[I am participating in PRSSA’s “Progressions Writing Prompt” exercise for April 2014. To learn more, check out this post for details.]
Long nights. Plenty of caffeine. It is that time of year. In between all the studying for finals, we often find ourselves filling out countless internship applications. We meticulously take the time to cater our résumés to each position and try to craft a perfect, creative cover letter. It is a daunting task, but if we work hard, we know that we will score our dream internship.
I hate to be the one to burst your bubble, but not everyone ends up landing their dream internship. Over the next few weeks many students, even you, may receive a letter from Ketchum, FleishmanHillard, Edelman etc. that more or less reads, “Dear _____, Thank you for your interest in ______ and the _____ internship position. While we think you have an impressive background, we have decided to move forward with other candidates.” After reading such an email, many students will often consider themselves a failure. I personally have received my fair share of these in the past few weeks. Despite the initial feelings that accompany rejection, I have quickly come to realize that there are more opportunities out there.
This past weekend, I had the opportunity of attending the SincerelyPR PRSSA regional conference, organized by San Jose State University. While there, I had the opportunity of touring Weber Shandwick’s Sunnyvale office. I asked one of the employees, “What advice would you give to someone who hasn’t had a lot of agency experience?”
Her advice was to,
- Work in your student-run firm
Many schools have a student-run PR firm. If your university does, work there and gain agency experience. This past semester, I served as an Account Executive for the Allstate account. We were tasked to conduct research and find out how Allstate could better reach future potential agents in the state of Utah. We provided them with several strategic recommendations.

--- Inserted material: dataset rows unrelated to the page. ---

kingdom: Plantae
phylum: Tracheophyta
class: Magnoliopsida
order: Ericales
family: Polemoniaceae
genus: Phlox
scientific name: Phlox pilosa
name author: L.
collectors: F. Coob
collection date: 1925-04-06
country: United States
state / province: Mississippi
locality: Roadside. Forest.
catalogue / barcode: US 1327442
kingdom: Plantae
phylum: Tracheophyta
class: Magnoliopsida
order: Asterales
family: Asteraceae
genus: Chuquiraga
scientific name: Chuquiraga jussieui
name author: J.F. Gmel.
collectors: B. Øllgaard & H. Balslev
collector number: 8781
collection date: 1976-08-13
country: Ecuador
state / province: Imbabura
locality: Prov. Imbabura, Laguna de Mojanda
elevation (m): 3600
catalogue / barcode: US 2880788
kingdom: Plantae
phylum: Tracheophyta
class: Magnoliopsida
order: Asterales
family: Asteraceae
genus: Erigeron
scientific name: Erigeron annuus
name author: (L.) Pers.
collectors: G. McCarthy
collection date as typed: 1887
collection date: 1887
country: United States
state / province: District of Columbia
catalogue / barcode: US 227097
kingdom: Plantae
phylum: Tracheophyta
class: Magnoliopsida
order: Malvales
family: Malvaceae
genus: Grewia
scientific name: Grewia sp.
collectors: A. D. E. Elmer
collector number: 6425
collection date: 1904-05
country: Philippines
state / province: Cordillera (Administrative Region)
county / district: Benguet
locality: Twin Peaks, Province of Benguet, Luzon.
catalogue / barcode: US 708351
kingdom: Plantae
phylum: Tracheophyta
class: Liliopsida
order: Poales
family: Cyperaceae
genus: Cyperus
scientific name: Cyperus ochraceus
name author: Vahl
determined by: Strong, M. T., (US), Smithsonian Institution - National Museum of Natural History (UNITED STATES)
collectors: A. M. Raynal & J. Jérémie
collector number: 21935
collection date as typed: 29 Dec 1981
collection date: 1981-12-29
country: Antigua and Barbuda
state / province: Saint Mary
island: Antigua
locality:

This experience has proved to very valuable and I plan on continuing to work for our PR agency, Bradley PR.
- Work for a boutique/smaller agency
If you didn’t get the dream internship at a “big” company, you can still work for a smaller, boutique agency. The basic skills that you learn at a small agency will prepare you for your future work at a bigger one.
Even if you do not have a student-run PR firm on your campus or cannot work for a smaller agency, you can still volunteer. Approach local businesses and nonprofits and ask them if they could use any “freelance” social media work. More often than not, they will say yes. Volunteering can open many doors.
My overall takeaway from my visit was just because you don’t obtain a big agency internship, doesn’t mean your a failure. As you continue to stay busy, in a productive way, you will be ready for the day in which big agency does extend you a job offer.